On 3 May 2022, the stabilisation system of the gun was contracted to Curtiss-Wright Drive Technology in Switzerland.

It was announced on 23 January 2024 that the first pre-production Challenger 3 had been delivered, with trials commencing in Germany in February and the first live-firing of the main armament in April. On 18 April 2024, the Defence Secretary, Grant Shapps, attended the rollout of the last of eight pre-production models at the RBSL factory in Telford. A Ministry of Defence statement claimed that nearly 300 jobs would be created at the RBSL plant, with a further 450 jobs around the UK in a supply chain of companies based in the West Midlands, Glasgow, Newcastle upon Tyne and the Isle of Wight. In response to a parliamentary question in May 2025, Maria Eagle, the Minister of State for Defence Procurement and Industry, stated that "additional resources have been directed towards ensuring the materials required for Challenger 3 main battle tanks are available to meet the delivery timescales", following concerns about delays in the supply chain for the programme.
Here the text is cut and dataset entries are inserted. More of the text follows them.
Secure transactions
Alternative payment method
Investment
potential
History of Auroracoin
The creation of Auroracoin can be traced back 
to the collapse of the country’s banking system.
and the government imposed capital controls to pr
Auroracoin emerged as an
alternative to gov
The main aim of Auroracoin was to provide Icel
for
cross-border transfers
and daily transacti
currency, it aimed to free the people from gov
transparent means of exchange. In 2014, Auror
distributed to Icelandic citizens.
On 27 April 2024, the Ministry of Defence announced that a statement of intent had been signed with Germany for the development of an Enhanced Kinetic Energy (EKE) armour-piercing round for both Challenger 3 and Leopard 2 tanks.

In September 2025, RBSL announced that Challenger 3 had completed mobility testing, covering nearly 800 km over various types of terrain in several locations across the United Kingdom. These trials are to be followed by crewed live-firing tests, as previous testing had been unmanned. Following that, a System Qualification Review (SQR) will set the manufacturing standards for the production vehicles.

In June 2026, The Telegraph reported that the Challenger 3 upgrade program had been delayed due to engineering constraints on the turret due to increased weight. Later that month, the Challenger 3 made its first public debut at TankFest 2026, making an unannounced appearance alongside its predecessors, the Challenger 1 and Challenger 2.